7. Vaginal DHEA, prasterone, has shown evidence of improvement in sexual function. The suppositories are used daily, at least in the first month of use. The DHEA is converted to estrogen and testosterone in the body, although the levels are small and in the postmenopausal range, the difference is significant. It has not been tested in breast cancer survivors.
8. SERMs: Ospemifene if a selected estrogen receptor modulator which acts like estrogen on the vaginal tissue. It is an oral table taken daily. It is not approved in the US for use by women with breast cancer, and its effect on breast tissue has not been studies.

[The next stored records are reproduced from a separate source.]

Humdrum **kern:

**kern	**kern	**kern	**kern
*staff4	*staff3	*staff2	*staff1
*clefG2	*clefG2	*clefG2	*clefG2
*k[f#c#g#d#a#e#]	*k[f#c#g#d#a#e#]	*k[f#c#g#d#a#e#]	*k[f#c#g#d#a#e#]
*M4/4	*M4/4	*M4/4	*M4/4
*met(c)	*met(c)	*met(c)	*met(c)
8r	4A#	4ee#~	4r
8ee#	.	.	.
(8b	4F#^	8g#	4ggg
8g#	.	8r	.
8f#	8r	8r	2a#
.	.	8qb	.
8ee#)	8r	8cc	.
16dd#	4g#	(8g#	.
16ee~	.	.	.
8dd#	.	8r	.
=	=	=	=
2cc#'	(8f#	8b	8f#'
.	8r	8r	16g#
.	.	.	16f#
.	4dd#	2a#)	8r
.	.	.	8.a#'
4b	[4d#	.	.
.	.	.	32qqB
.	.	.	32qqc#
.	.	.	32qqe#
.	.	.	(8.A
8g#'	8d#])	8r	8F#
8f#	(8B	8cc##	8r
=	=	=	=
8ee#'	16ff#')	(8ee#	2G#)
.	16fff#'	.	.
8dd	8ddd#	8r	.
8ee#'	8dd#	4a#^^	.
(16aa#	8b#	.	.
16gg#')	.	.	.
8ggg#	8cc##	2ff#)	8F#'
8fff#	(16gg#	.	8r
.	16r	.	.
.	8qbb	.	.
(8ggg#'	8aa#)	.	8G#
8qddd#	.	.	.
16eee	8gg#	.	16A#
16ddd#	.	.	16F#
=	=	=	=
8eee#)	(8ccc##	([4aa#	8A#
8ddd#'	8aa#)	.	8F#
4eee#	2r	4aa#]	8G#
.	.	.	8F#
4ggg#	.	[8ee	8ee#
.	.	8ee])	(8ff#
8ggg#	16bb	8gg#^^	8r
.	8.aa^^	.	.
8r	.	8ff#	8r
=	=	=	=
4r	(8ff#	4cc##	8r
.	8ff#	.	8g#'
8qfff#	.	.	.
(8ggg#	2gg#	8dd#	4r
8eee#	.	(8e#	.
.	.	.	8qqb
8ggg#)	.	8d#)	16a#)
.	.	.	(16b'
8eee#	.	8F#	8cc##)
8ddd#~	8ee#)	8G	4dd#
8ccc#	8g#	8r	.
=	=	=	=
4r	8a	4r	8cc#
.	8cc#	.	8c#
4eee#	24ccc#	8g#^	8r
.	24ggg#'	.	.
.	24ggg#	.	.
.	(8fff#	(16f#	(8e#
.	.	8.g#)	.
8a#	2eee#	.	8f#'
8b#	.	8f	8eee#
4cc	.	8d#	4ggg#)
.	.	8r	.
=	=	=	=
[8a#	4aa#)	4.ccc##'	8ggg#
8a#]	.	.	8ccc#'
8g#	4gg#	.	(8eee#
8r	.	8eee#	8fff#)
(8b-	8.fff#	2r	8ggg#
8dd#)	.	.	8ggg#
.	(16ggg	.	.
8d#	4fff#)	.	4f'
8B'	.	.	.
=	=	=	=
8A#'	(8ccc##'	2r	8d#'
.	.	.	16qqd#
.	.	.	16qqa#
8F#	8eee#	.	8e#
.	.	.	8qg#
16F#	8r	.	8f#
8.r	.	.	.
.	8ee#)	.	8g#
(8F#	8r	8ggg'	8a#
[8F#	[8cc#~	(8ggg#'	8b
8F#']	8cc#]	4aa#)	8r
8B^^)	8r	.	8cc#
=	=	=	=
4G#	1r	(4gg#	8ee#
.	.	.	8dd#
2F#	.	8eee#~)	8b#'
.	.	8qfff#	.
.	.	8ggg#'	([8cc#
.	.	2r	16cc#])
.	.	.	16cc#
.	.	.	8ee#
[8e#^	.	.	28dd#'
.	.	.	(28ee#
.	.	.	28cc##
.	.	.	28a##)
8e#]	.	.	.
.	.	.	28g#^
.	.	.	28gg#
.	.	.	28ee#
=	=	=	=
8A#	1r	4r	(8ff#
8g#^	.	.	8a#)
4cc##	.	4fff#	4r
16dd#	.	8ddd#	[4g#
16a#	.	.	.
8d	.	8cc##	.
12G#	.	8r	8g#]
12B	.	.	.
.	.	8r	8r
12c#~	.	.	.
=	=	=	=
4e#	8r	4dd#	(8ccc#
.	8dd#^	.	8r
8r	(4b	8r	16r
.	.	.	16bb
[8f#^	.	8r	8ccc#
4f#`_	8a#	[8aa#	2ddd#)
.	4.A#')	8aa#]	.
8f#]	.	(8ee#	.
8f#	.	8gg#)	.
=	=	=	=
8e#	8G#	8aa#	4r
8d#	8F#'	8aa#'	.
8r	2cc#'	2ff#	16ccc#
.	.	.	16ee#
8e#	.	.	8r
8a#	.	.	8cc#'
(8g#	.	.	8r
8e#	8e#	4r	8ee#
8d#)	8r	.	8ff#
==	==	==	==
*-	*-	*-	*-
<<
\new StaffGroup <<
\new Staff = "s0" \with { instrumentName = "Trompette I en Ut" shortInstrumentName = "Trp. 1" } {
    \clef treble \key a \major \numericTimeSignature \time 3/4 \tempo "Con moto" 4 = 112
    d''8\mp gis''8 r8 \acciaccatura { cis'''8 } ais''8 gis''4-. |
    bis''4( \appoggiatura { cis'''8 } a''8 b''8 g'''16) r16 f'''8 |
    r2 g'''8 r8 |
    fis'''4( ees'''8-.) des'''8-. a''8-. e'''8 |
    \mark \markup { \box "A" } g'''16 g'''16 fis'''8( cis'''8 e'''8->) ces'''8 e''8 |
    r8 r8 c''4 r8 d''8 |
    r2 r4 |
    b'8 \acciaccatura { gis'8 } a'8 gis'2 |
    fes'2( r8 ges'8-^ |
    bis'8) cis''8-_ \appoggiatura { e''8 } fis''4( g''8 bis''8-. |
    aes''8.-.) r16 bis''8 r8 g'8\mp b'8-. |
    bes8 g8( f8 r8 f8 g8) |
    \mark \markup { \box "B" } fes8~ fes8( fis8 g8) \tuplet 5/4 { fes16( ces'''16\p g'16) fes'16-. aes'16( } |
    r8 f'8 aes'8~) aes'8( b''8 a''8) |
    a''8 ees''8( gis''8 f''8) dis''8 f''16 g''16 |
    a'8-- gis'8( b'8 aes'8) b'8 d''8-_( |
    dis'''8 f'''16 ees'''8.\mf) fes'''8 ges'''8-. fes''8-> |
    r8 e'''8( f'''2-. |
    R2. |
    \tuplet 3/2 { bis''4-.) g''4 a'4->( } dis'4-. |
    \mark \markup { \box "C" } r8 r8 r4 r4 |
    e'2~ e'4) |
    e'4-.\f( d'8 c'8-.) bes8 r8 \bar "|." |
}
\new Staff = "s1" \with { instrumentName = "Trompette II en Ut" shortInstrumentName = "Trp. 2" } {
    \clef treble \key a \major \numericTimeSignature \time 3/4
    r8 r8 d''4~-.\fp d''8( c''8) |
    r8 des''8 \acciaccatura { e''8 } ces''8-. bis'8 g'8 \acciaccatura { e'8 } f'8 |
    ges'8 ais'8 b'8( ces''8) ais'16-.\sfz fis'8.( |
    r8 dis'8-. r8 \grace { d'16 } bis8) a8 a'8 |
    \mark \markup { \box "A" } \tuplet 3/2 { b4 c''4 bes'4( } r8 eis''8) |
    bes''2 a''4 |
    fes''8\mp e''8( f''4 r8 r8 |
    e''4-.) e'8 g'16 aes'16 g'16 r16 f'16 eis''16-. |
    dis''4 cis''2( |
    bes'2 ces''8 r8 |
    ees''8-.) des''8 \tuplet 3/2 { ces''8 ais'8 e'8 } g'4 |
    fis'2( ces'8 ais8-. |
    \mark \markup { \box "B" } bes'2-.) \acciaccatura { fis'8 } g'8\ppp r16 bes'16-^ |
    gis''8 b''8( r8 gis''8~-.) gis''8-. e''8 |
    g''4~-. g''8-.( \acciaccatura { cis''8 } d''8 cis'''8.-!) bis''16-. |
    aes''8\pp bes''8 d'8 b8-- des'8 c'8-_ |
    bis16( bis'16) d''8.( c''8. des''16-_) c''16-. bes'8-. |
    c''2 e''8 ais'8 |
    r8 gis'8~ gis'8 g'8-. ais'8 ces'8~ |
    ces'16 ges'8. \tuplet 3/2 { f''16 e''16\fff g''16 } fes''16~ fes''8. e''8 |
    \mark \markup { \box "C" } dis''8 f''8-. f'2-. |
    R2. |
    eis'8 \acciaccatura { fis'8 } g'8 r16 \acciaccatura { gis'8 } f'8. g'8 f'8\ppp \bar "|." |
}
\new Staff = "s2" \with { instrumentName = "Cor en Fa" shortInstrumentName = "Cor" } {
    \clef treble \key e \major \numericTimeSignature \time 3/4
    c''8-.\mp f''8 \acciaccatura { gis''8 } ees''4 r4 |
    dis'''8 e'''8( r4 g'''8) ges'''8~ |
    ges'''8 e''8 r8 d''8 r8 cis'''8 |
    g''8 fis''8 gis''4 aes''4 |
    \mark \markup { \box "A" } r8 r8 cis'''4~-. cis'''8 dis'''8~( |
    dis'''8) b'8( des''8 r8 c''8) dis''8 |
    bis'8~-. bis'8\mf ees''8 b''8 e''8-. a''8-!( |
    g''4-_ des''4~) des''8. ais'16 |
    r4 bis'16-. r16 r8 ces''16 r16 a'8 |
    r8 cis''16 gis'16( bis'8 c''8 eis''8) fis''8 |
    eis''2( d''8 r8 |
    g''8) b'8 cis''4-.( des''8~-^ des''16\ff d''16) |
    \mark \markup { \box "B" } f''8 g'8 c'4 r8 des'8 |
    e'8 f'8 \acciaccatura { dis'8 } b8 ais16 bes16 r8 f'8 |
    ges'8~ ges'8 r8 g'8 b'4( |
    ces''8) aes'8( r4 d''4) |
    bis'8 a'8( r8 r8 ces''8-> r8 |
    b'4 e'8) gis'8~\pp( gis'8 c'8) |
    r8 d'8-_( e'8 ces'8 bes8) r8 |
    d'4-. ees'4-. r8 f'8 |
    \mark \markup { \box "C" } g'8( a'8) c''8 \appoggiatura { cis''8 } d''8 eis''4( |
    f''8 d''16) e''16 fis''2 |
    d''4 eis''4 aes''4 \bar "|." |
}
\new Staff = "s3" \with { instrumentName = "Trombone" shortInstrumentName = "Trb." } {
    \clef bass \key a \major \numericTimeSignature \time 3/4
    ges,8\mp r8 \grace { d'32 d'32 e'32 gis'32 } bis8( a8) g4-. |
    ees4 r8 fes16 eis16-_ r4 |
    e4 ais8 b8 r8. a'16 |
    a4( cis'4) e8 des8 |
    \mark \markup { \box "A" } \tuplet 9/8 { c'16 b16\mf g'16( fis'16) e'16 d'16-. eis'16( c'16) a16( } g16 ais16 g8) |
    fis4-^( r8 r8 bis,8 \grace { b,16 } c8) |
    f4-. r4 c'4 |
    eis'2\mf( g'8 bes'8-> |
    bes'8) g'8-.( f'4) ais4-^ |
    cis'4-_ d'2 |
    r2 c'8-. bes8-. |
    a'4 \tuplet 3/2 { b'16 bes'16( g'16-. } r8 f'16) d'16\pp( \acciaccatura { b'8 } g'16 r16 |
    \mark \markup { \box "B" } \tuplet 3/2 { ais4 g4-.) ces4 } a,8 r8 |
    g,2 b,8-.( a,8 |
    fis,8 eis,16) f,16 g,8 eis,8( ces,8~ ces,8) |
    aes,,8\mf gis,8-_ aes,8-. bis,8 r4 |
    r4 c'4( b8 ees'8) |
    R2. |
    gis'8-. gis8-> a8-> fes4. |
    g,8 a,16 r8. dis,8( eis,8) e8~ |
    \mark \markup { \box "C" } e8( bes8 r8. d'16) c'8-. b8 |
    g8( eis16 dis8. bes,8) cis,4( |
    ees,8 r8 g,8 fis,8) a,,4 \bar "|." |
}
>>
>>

9. Topical lidocaine 4% applied to the vaginal opening prior to penetration can reduce pain, but it can also reduce sensation.
10. Vaginal testosterone can be compounded for use as a vaginal gel, but is not FDA approved. Testosterone is converted to estrogen in the body, and there is evidence that use of vaginal testosterone increases serum estrogen levels.
11. Estriol is considered a weaker estrogen produced in women during pregnancy. It can be compounded but is not FDA approved and there is not data to determine its safety in patients with breast cancer.
12. Vaginal lasers are now being used to improve the integrity of the vaginal epithelium.The effect of the vaginal laser is to increase vascularization of the vaginal epithelium which increases lubrication with sexual excitation. It also increases the thickness of the vaginal epithelium as well as increased collagen and elastic fibers in the submucosa.Studies in breast cancer survivors demonstrated significant improvement in GSM symptoms and improved sexual function.
As with other medical conditions, an evaluation with a gynecologist is the best way to evaluate risks and determine which treatment is appropriate for your individual situation.
Consensus Recommendations: Management of genitourinary syndrome of menopause in women with
or at high risk for breast cancer: consensus recommendations from the North American Menopause
Society and the International Society for the Study of Women's Sexual Health,
Menopause. The Journal of the American Menopause Society, Volume 25, No. 4, 2018
This lecture was given at Sibley Memorial Hospital in February by Dr. Shawn Davis-Wilensky and Dr. Shannon Green.